Records from a data collection
------------------------
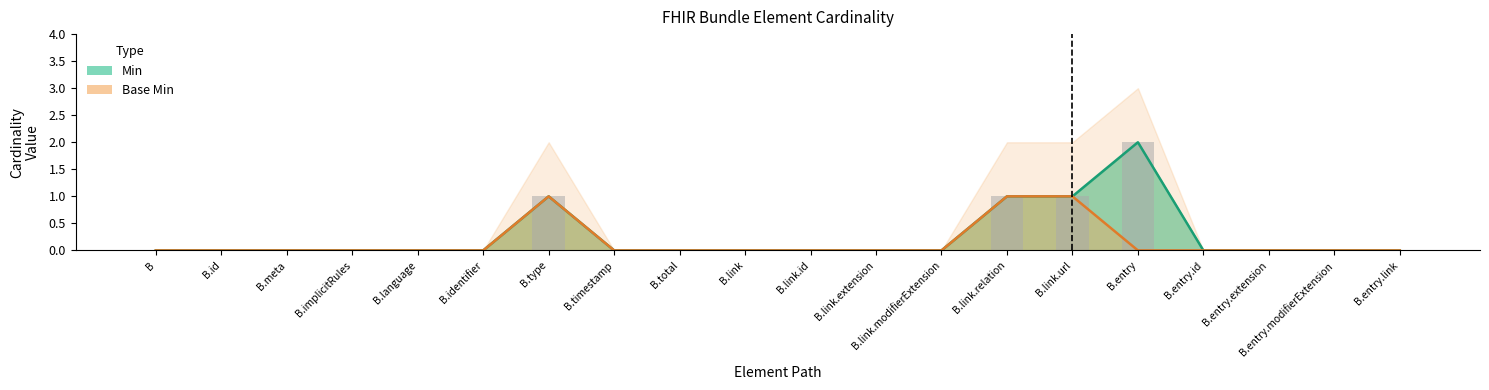

What is the label of the 10th bar from the left?

B.link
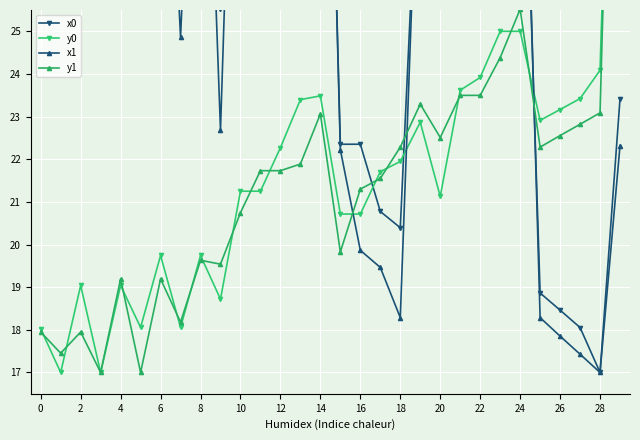

What is the sum of all y1 values?

650.7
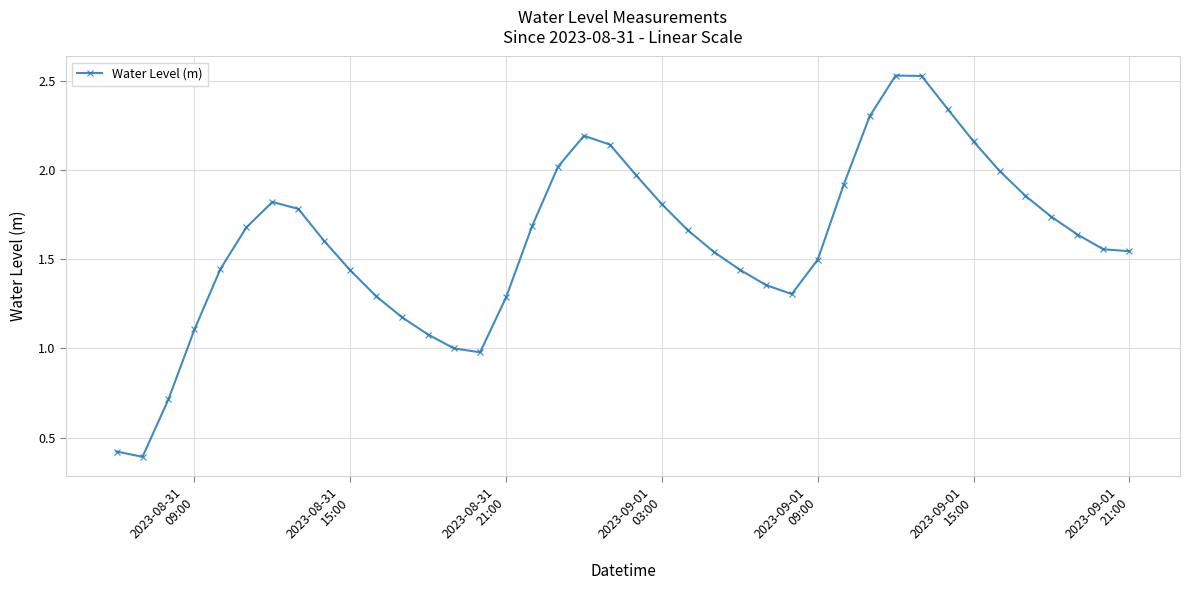

Does the chart have visible grid lines?

Yes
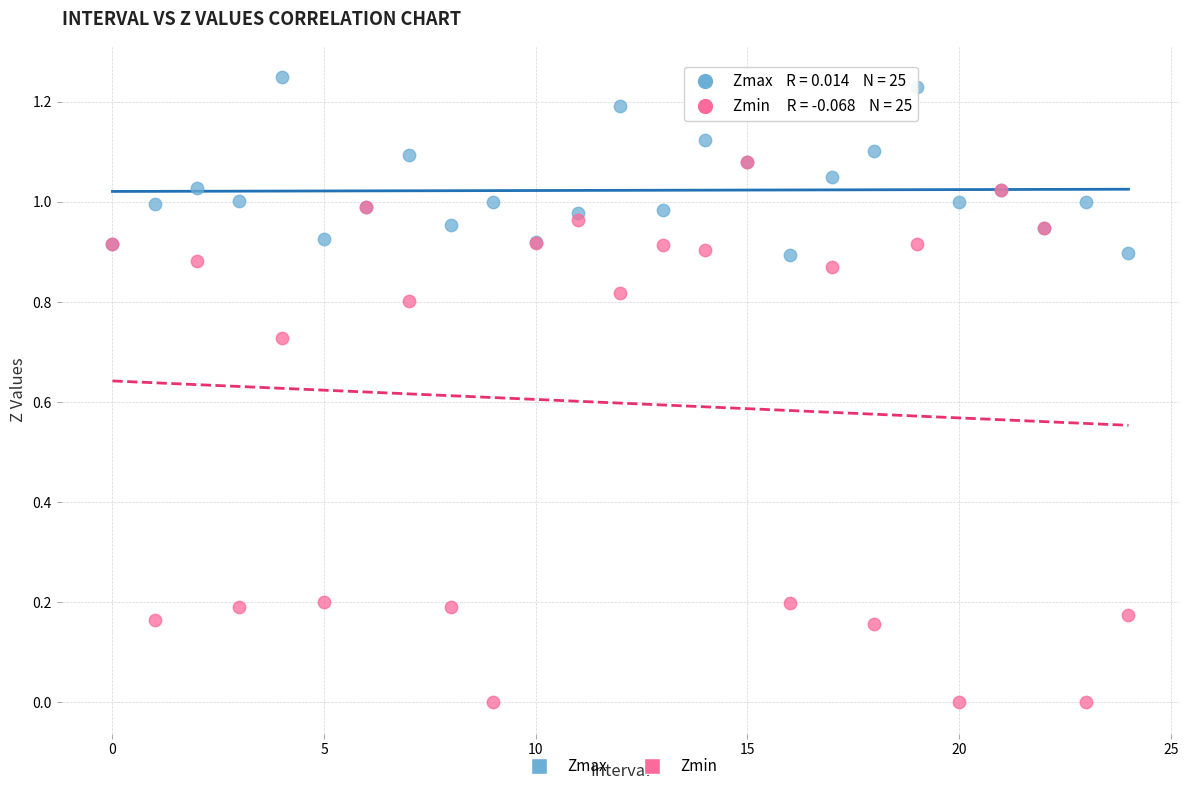

Which series reaches the maximum Y coordinate?

Zmax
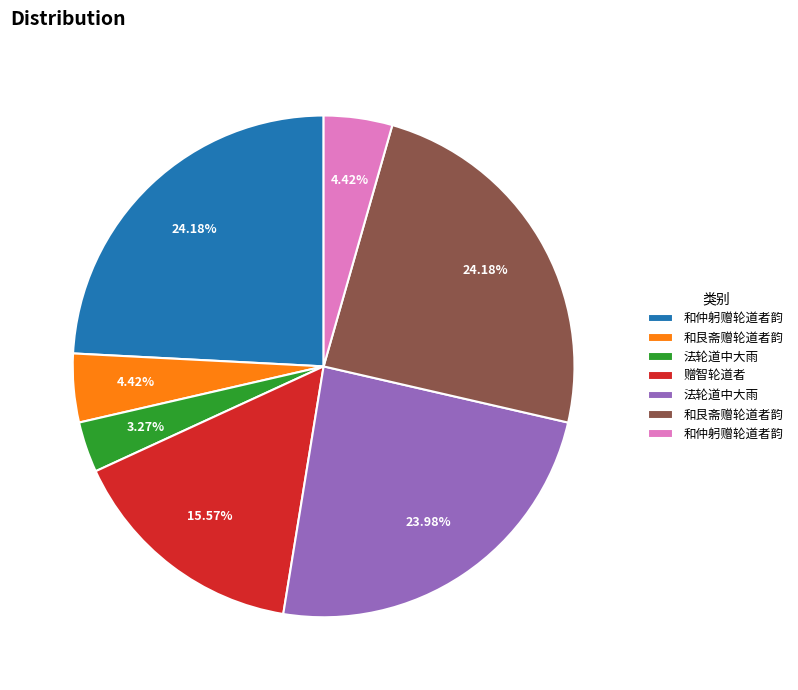

Is there any slice that represents more than half of the pie?

No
------------------------
TASK BRIEF: Render the material from the line containing "Which series reaches" through the end of the material as a Markdown table with columns "Row" and "Line," skipping blank lines. Leave out the pictures.

TASK RESPONSE:
| Row | Line |
|---|---|
| 1 | Which series reaches the maximum Y coordinate? |
| 2 | Zmax |
| 3 | Is there any slice that represents more than half of the pie? |
| 4 | No |